Literally meaning “porous bone,” osteoporosis is just that –– a condition that is characterized by weakened, brittle bones in the body. The body is constantly absorbing and replacing bone tissue, but when a patient has osteoporosis, the bones cannot regenerate as quickly as the bone is lost.
Those who have a history of calcium deficiency, osteoporosis in the family, smoking, alcohol intake, inactive lifestyle and menopause may be at a higher risk for developing osteoporosis. Early on, many people have no symptoms at all until they experience a bone fracture. A dentist can actually help to prevent this fracture from ever becoming a reality.
Signs of osteoporosis in the mouth
While a true diagnosis must come from a medical professional, dentists are often the first to suspect osteoporosis in a patient. Osteoporosis is a difficult disorder to detect, and it goes widely undiagnosed until their bone density has decreased sharply. However, there are ways for dentists to detect signs of early osteoporosis in the mouth.
After considering the patient's background and medical history, the dentist will complete a full clinical exam. This can be completed at the same time as a dental cleaning, every 6 months.
Since osteoporosis affects the bones, the jawbone often shows signs of deterioration during the first stages of the disorder. Jawbone density loss can be determined through an X-ray. If there are no other causes to justify the bone loss in the jaw (for example, an abscess in the jaw or losing a tooth can also cause bone loss), the dentist may consider osteoporosis.
Unexplained bone loss in the jaw is often one of the first signs of bone loss in other parts of the body. This decrease in jawbone volume may be more apparent in yearly comparisons of dental X-rays.
Persistent gum disease that does not seem to heal may be a sign of osteoporosis. In patients with otherwise healthy mouths, gum disease that does not heal is uncommon. Most stages of gum disease can be cured with a single trip to the dentist. But when gum disease keeps coming back, it can signal a bigger problem.
Gum disease is caused by bacteria in the mouth, which produces acid as a result of digestion. This acid can build up at the gumline and cause small pockets to form in the gums. Eventually, the gums begin to pull away from the teeth, further loosening their grip on the teeth.
This infection, if unchecked, can attack the roots of the teeth in the jawbone and cause an abscess to form.
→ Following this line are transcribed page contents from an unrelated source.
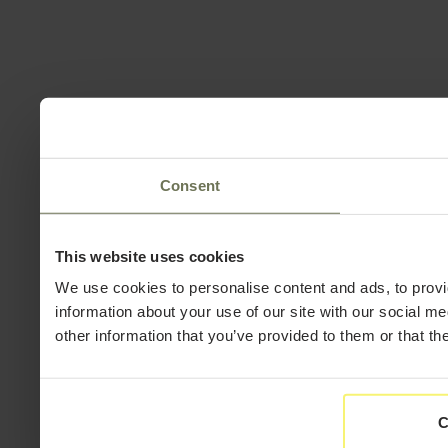
Consent
This website uses cookies
We use cookies to personalise content and ads, to provi
information about your use of our site with our social m
other information that you’ve provided to them or that th
C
Those with osteoporosis have weakened jawbones, and so have a bigger chance of gum disease moving into the jaw and wreaking havoc.
When tooth loss cannot be explained by any other health issues, osteoporosis is usually the culprit.
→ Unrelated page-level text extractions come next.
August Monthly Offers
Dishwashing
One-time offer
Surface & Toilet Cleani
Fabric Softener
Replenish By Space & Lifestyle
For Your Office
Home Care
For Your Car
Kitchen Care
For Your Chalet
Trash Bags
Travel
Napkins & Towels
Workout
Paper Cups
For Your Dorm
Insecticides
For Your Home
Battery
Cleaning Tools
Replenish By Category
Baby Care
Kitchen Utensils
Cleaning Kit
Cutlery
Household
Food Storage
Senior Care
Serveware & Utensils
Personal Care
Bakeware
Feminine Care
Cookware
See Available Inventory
Despite popular belief, teeth are not bones. They are actually made up of a very strong, hard calcified tissue known as dentine. When osteoporosis causes tooth loss, the problem lies within the jawbone, not the teeth themselves.
Teeth are rooted into the jawbone and gain all of their support from this all-important structure. As the jawbone begins to deteriorate due to osteoporosis, the teeth no longer have a sturdy structure to hold them in place. As a result, teeth can loosen and eventually fall out with undiagnosed osteoporosis.
Do you have osteoporosis?
To catch osteoporosis early on before it can cause big problems, visit your dentist for a bi-annual checkup and cleaning. Make sure to bring up any of the above concerns if they apply to you, and the dentist will be able to refer you to a specialist if they suspect osteoporosis.